Le case automobilistiche cinesi vogliono produrre oltre un milione di auto in Europa entro il 2028. Non si tratta solo di vendere vetture importate, ma di aprire stabilimenti direttamente nel nostro continente. Una scelta che cambia gli equilibri industriali e che riguarda da vicino anche i lavoratori europei.
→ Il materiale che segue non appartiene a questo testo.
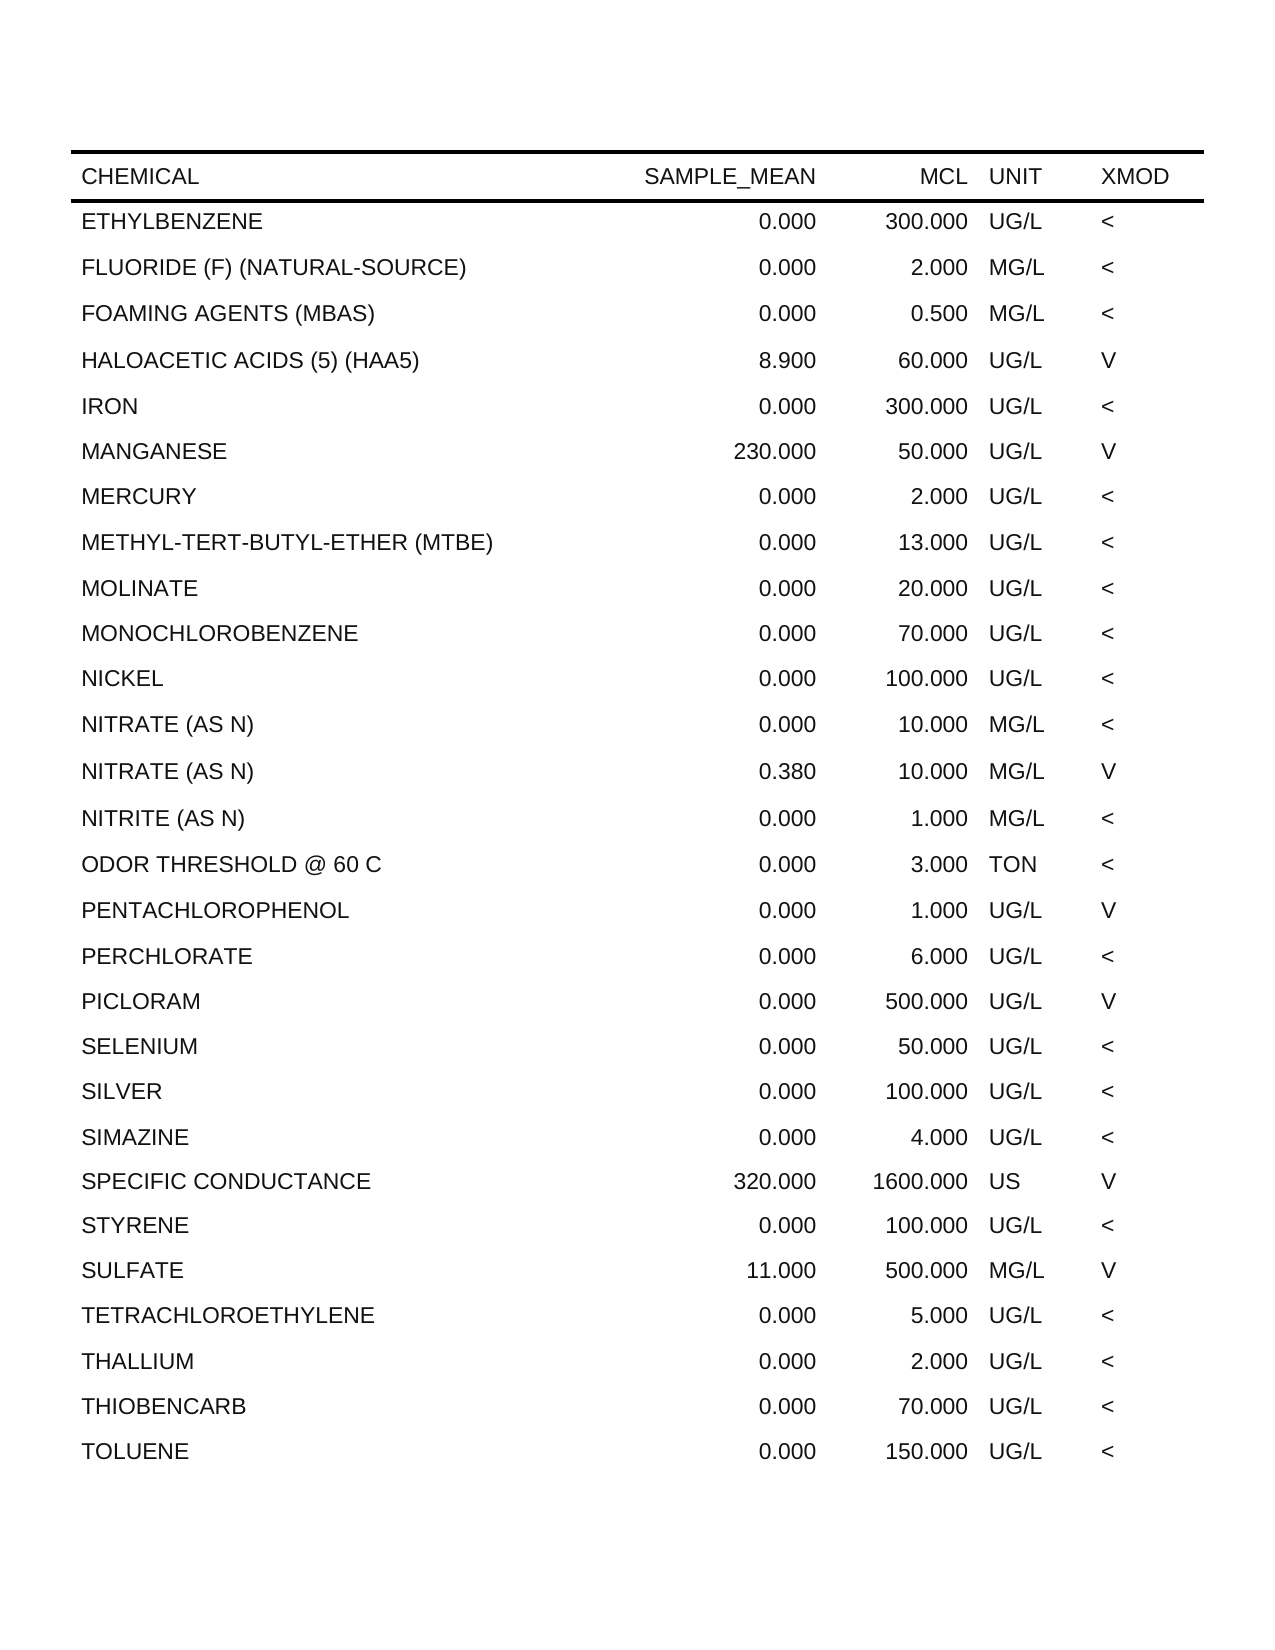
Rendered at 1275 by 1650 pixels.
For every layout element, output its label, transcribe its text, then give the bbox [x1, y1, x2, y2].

table_cell 0.000 [614, 203, 826, 244]
table_cell MOLINATE [71, 566, 614, 611]
table_cell 300.000 [826, 203, 978, 244]
table_cell 100.000 [826, 656, 978, 701]
table_cell < [1090, 1429, 1204, 1474]
table_cell < [1090, 1114, 1204, 1159]
table_cell THALLIUM [71, 1338, 614, 1383]
table_cell 3.000 [826, 841, 978, 888]
table_cell 500.000 [826, 1248, 978, 1293]
table_cell 0.000 [614, 1384, 826, 1429]
table_cell < [1090, 203, 1204, 244]
table_header MCL [826, 154, 978, 198]
table_cell 50.000 [826, 429, 978, 474]
table_cell NITRATE (AS N) [71, 748, 614, 794]
table_cell TETRACHLOROETHYLENE [71, 1293, 614, 1338]
table_cell < [1090, 1024, 1204, 1069]
table_cell 0.000 [614, 566, 826, 611]
table_cell < [1090, 1338, 1204, 1383]
table_cell V [1090, 429, 1204, 474]
table_cell V [1090, 1159, 1204, 1203]
table_cell 0.000 [614, 611, 826, 656]
table_cell MG/L [978, 1248, 1090, 1293]
table_cell SPECIFIC CONDUCTANCE [71, 1159, 614, 1203]
table_cell UG/L [978, 429, 1090, 474]
table_cell METHYL-TERT-BUTYL-ETHER (MTBE) [71, 519, 614, 566]
table_cell < [1090, 611, 1204, 656]
table_cell THIOBENCARB [71, 1384, 614, 1429]
table_cell 230.000 [614, 429, 826, 474]
table_cell MONOCHLOROBENZENE [71, 611, 614, 656]
table_cell 1600.000 [826, 1159, 978, 1203]
table_cell 70.000 [826, 611, 978, 656]
table_cell < [1090, 841, 1204, 888]
table_cell < [1090, 656, 1204, 701]
table_cell UG/L [978, 979, 1090, 1024]
table_cell 0.000 [614, 841, 826, 888]
table_cell 0.000 [614, 656, 826, 701]
table_cell MG/L [978, 244, 1090, 290]
table_cell UG/L [978, 1114, 1090, 1159]
table_cell UG/L [978, 474, 1090, 519]
table_cell UG/L [978, 203, 1090, 244]
table_cell 0.000 [614, 888, 826, 933]
table_cell V [1090, 748, 1204, 794]
table_cell 0.000 [614, 384, 826, 429]
table_cell SULFATE [71, 1248, 614, 1293]
table_cell NICKEL [71, 656, 614, 701]
table_cell < [1090, 519, 1204, 566]
table_cell < [1090, 384, 1204, 429]
table_cell 0.000 [614, 794, 826, 841]
table_cell 300.000 [826, 384, 978, 429]
table_cell 5.000 [826, 1293, 978, 1338]
table_cell 0.500 [826, 290, 978, 337]
table_cell HALOACETIC ACIDS (5) (HAA5) [71, 337, 614, 383]
table_cell UG/L [978, 1069, 1090, 1114]
table_cell SIMAZINE [71, 1114, 614, 1159]
table_header CHEMICAL [71, 154, 614, 198]
table_cell 500.000 [826, 979, 978, 1024]
table_cell UG/L [978, 1024, 1090, 1069]
table_cell NITRITE (AS N) [71, 794, 614, 841]
table_cell UG/L [978, 656, 1090, 701]
table_header SAMPLE_MEAN [614, 154, 826, 198]
table_cell UG/L [978, 1293, 1090, 1338]
table_cell 0.000 [614, 290, 826, 337]
table_cell SELENIUM [71, 1024, 614, 1069]
table_cell 0.000 [614, 519, 826, 566]
table_cell PERCHLORATE [71, 933, 614, 978]
table_cell 0.000 [614, 1429, 826, 1474]
table_cell 0.000 [614, 1024, 826, 1069]
table_cell MG/L [978, 748, 1090, 794]
table_cell 50.000 [826, 1024, 978, 1069]
table_cell 0.000 [614, 1114, 826, 1159]
table_cell 0.000 [614, 933, 826, 978]
table_cell UG/L [978, 1338, 1090, 1383]
table_cell 6.000 [826, 933, 978, 978]
table_cell 100.000 [826, 1069, 978, 1114]
table_cell FOAMING AGENTS (MBAS) [71, 290, 614, 337]
table_cell 4.000 [826, 1114, 978, 1159]
table_cell TON [978, 841, 1090, 888]
table_cell < [1090, 1069, 1204, 1114]
table_cell UG/L [978, 611, 1090, 656]
table_cell 100.000 [826, 1203, 978, 1248]
table_cell UG/L [978, 337, 1090, 383]
table_cell 1.000 [826, 794, 978, 841]
table_cell FLUORIDE (F) (NATURAL-SOURCE) [71, 244, 614, 290]
table_cell < [1090, 1384, 1204, 1429]
table_cell UG/L [978, 384, 1090, 429]
table_cell 60.000 [826, 337, 978, 383]
table_cell MANGANESE [71, 429, 614, 474]
table_cell UG/L [978, 933, 1090, 978]
table_cell 0.000 [614, 1338, 826, 1383]
table_cell 1.000 [826, 888, 978, 933]
table_cell UG/L [978, 1429, 1090, 1474]
table_cell V [1090, 337, 1204, 383]
table_cell 2.000 [826, 474, 978, 519]
table_cell < [1090, 1293, 1204, 1338]
table_cell PICLORAM [71, 979, 614, 1024]
table_cell UG/L [978, 1384, 1090, 1429]
table_cell SILVER [71, 1069, 614, 1114]
table_cell IRON [71, 384, 614, 429]
table_cell PENTACHLOROPHENOL [71, 888, 614, 933]
table_cell 13.000 [826, 519, 978, 566]
table_cell < [1090, 1203, 1204, 1248]
table_cell < [1090, 474, 1204, 519]
table_cell MG/L [978, 794, 1090, 841]
table_cell UG/L [978, 566, 1090, 611]
table_cell UG/L [978, 519, 1090, 566]
table_cell 0.000 [614, 701, 826, 748]
table_cell < [1090, 244, 1204, 290]
table_cell 10.000 [826, 748, 978, 794]
table_cell ETHYLBENZENE [71, 203, 614, 244]
table_cell V [1090, 979, 1204, 1024]
table_cell NITRATE (AS N) [71, 701, 614, 748]
table_cell 0.000 [614, 1293, 826, 1338]
table_cell < [1090, 290, 1204, 337]
table_cell V [1090, 1248, 1204, 1293]
table_cell MERCURY [71, 474, 614, 519]
table_cell 0.000 [614, 1203, 826, 1248]
table_cell 320.000 [614, 1159, 826, 1203]
table_header XMOD [1090, 154, 1204, 198]
table_cell MG/L [978, 290, 1090, 337]
table_cell 0.000 [614, 244, 826, 290]
table_cell US [978, 1159, 1090, 1203]
table_cell 0.000 [614, 1069, 826, 1114]
table_cell < [1090, 566, 1204, 611]
table_cell 0.000 [614, 474, 826, 519]
table_cell 0.000 [614, 979, 826, 1024]
table_cell 2.000 [826, 1338, 978, 1383]
table_cell STYRENE [71, 1203, 614, 1248]
table_cell MG/L [978, 701, 1090, 748]
table_cell < [1090, 933, 1204, 978]
table_cell 8.900 [614, 337, 826, 383]
table_cell 10.000 [826, 701, 978, 748]
table_cell 11.000 [614, 1248, 826, 1293]
table_cell < [1090, 701, 1204, 748]
table_cell < [1090, 794, 1204, 841]
table_cell 2.000 [826, 244, 978, 290]
table_cell V [1090, 888, 1204, 933]
table_cell UG/L [978, 888, 1090, 933]
table_header UNIT [978, 154, 1090, 198]
table_cell 150.000 [826, 1429, 978, 1474]
table_cell 0.380 [614, 748, 826, 794]
table_cell UG/L [978, 1203, 1090, 1248]
table_cell 20.000 [826, 566, 978, 611]
table_cell 70.000 [826, 1384, 978, 1429]
table_cell TOLUENE [71, 1429, 614, 1474]
table_cell ODOR THRESHOLD @ 60 C [71, 841, 614, 888]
Perché i costruttori cinesi aprono fabbriche in Europa
La prima ragione è semplice: evitare i dazi europei sulle auto elettriche prodotte in Cina. Queste tasse possono arrivare fino al 45% del valore dell’auto. Produrre in Europa permette di aggirare il problema e restare competitivi sui prezzi.
C’è poi un secondo fattore. Essere presenti con fabbriche locali migliora l’immagine del marchio e rassicura clienti e governi. Per questo gruppi come Byd, Geely, Chery e Leapmotor stanno investendo miliardi di euro tra Ungheria, Slovacchia, Spagna e Francia.
Gli investimenti già avviati
Oggi sono almeno dodici i progetti industriali annunciati in Europa, tredici considerando anche la Turchia. Alcuni impianti sono già in fase di avvio. In Ungheria, ad esempio, è partita la pre-produzione di modelli elettrici destinati al mercato europeo.
La capacità produttiva crescerà rapidamente: circa 200 mila veicoli nel 2026, 760 mila nel 2027, fino a superare il milione nel 2028. Numeri che mostrano un piano industriale preciso e coordinato.
Il nodo del “contenuto locale”
Non basta assemblare un’auto in Europa per definirla davvero “europea”. La Commissione europea sta discutendo una soglia minima di componenti prodotti localmente. Oggi molti impianti partirebbero con meno del 30% di contenuto europeo. Bruxelles punta a una quota molto più alta, vicina al 70%.
Questo tema è decisivo. Più componenti locali significa più lavoro per fornitori e imprese europee.
Batterie e filiera: la partita vera
Oltre alle auto, si muove anche il settore delle batterie. Sono previste gigafactory in Germania, Ungheria e Francia. Investimenti miliardari che rafforzano la filiera dell’elettrico.
La sfida, quindi, non riguarda solo le vendite. Riguarda produzione, occupazione e futuro dell’industria europea.